The jury was particularly impressed by the sustainability and consistency with which Triebskorn committed itself to the public and by the breadth of its communicative activities. This included public lectures, political advice and media interviews, the children’s university, but also her cooperation with the Science Media Center as an important mediation platform for science communication.

Rita Triebskorn studied biology and German studies at the University of Heidelberg to teach at secondary schools, where she received her doctorate in zoology in 1990. She then worked as a scientist for the Swiss chemical and pharmaceutical company Lonza and at the University of Hohenheim. Since 1995 she has been working at the University of Tübingen in the teaching and research area of ​​physiological ecology of animals, where she deals with topics in applied environmental protection. She habilitated in zoology in 1999 and was appointed associate professor in 2006. At the same time, she has headed the Steinbeis Transfer Center for Ecotoxicology and Ecophysiology in Rottenburg since 2000.

The young researcher Auguste Schulz is honored for her activities in teaching artificial intelligence and machine learning. This included, among other things, setting up a local group in Tübingen for the nationwide initiative “KI macht Schule”, whose target group are middle and high school students. Schulze designed and organized visits by AI researchers to schools as well as school trips to the AI ​​campus of the University of Tübingen.

In this context, the jury particularly emphasized the young researcher’s commitment to children from families without an academic background: “Teaching schoolchildren basic knowledge about artificial intelligence and technologies based on it such as ChatGPT or Dall-E2 is of great importance for our society. The mastery of such tools as well as the knowledge of their possibilities and limitations will be a factor in the future that will essentially determine the social participation of each individual.”

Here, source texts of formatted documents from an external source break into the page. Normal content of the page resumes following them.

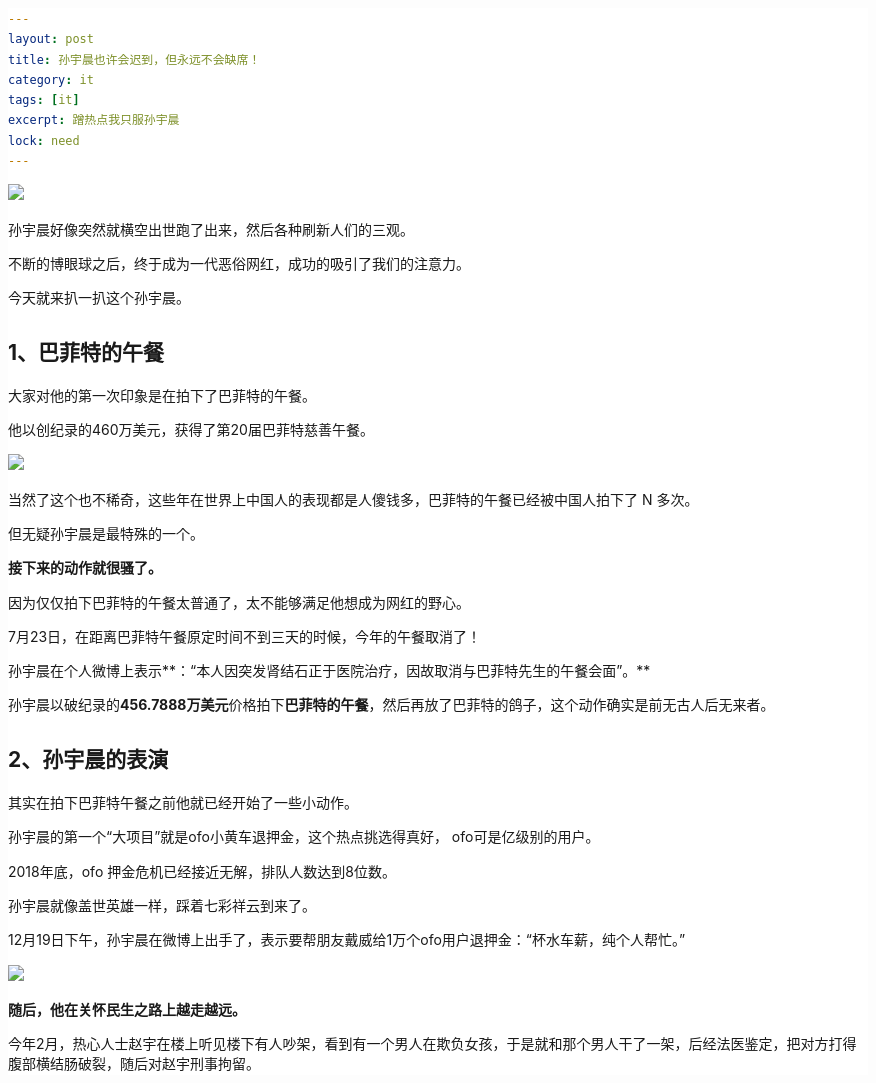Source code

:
 ```yaml
---
layout: post
title: 孙宇晨也许会迟到，但永远不会缺席！
category: it
tags: [it]
excerpt: 蹭热点我只服孙宇晨
lock: need
---
```


![](http://favorites.ren/assets/images/2019/it/sunyuchen01.jpg)

孙宇晨好像突然就横空出世跑了出来，然后各种刷新人们的三观。

不断的博眼球之后，终于成为一代恶俗网红，成功的吸引了我们的注意力。

今天就来扒一扒这个孙宇晨。

## 1、巴菲特的午餐

大家对他的第一次印象是在拍下了巴菲特的午餐。

他以创纪录的460万美元，获得了第20届巴菲特慈善午餐。

![](http://favorites.ren/assets/images/2019/it/sunyuchen02.jpg)

当然了这个也不稀奇，这些年在世界上中国人的表现都是人傻钱多，巴菲特的午餐已经被中国人拍下了 N 多次。

但无疑孙宇晨是最特殊的一个。

**接下来的动作就很骚了。**

因为仅仅拍下巴菲特的午餐太普通了，太不能够满足他想成为网红的野心。

7月23日，在距离巴菲特午餐原定时间不到三天的时候，今年的午餐取消了！

孙宇晨在个人微博上表示**：“本人因突发肾结石正于医院治疗，因故取消与巴菲特先生的午餐会面”。**

孙宇晨以破纪录的**456.7888万美元**价格拍下**巴菲特的午餐**，然后再放了巴菲特的鸽子，这个动作确实是前无古人后无来者。

## 2、孙宇晨的表演

其实在拍下巴菲特午餐之前他就已经开始了一些小动作。

孙宇晨的第一个“大项目”就是ofo小黄车退押金，这个热点挑选得真好， ofo可是亿级别的用户。

2018年底，ofo 押金危机已经接近无解，排队人数达到8位数。

孙宇晨就像盖世英雄一样，踩着七彩祥云到来了。

12月19日下午，孙宇晨在微博上出手了，表示要帮朋友戴威给1万个ofo用户退押金：“杯水车薪，纯个人帮忙。”

![](http://favorites.ren/assets/images/2019/it/sunyuchen03.jpg)

**随后，他在关怀民生之路上越走越远。**

今年2月，热心人士赵宇在楼上听见楼下有人吵架，看到有一个男人在欺负女孩，于是就和那个男人干了一架，后经法医鉴定，把对方打得腹部横结肠破裂，随后对赵宇刑事拘留。
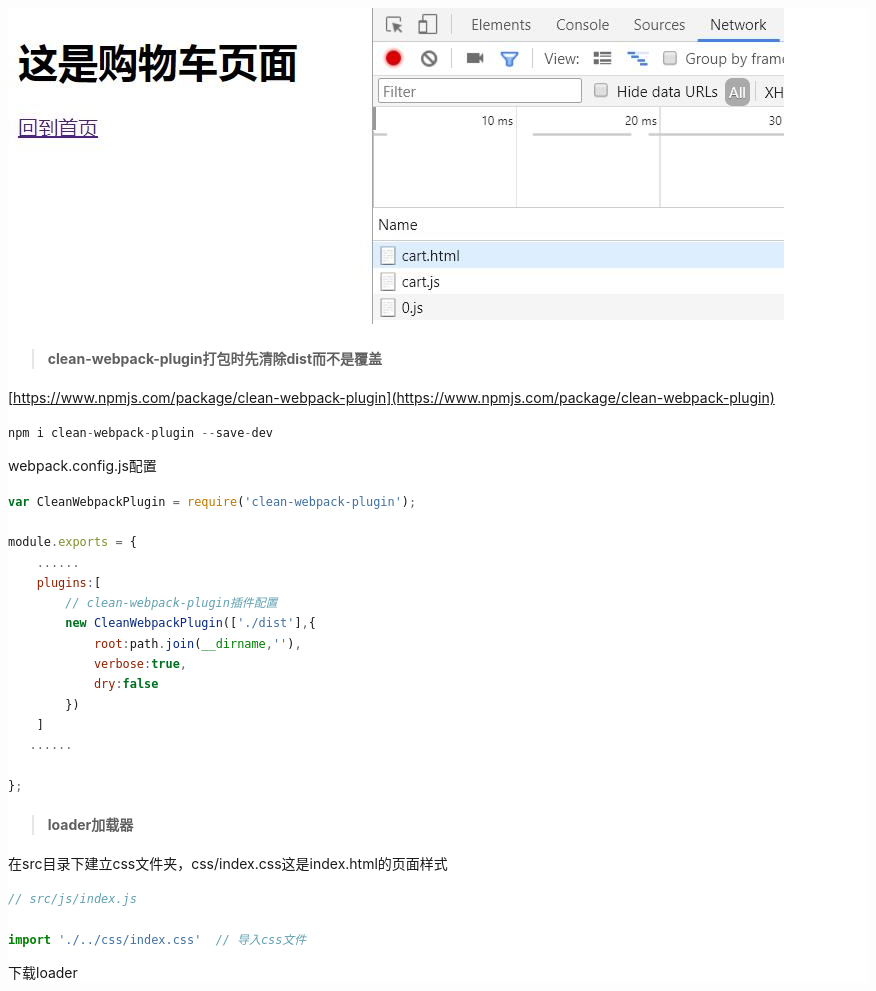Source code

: ![image](https://github.com/ccyinghua/webpack-demo/blob/master/readme/5.jpg?raw=true)

> #### clean-webpack-plugin打包时先清除dist而不是覆盖

[https://www.npmjs.com/package/clean-webpack-plugin](https://www.npmjs.com/package/clean-webpack-plugin)

```javascript
npm i clean-webpack-plugin --save-dev

```
webpack.config.js配置

```javascript
var CleanWebpackPlugin = require('clean-webpack-plugin');

module.exports = {
    ......
    plugins:[
        // clean-webpack-plugin插件配置
        new CleanWebpackPlugin(['./dist'],{
            root:path.join(__dirname,''),
            verbose:true,
            dry:false
        })
    ]
   ......

};
```
> #### loader加载器

在src目录下建立css文件夹，css/index.css这是index.html的页面样式

```javascript
// src/js/index.js

import './../css/index.css'  // 导入css文件

```
下载loader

Auguste Schulz studied physics in Heidelberg and London and then neuroengineering in Munich. Since autumn 2020 she has been working as a doctoral student at the University of Tübingen in the working group of Jakob Macke, Professor for Machine Learning in Science. The young scientist is doing her doctorate at the interface between neuroscience and machine learning. As part of her doctoral thesis, she is developing statistical methods that make it possible to understand how the activity of neurons in the brain is related to behavior, such as complex movement sequences.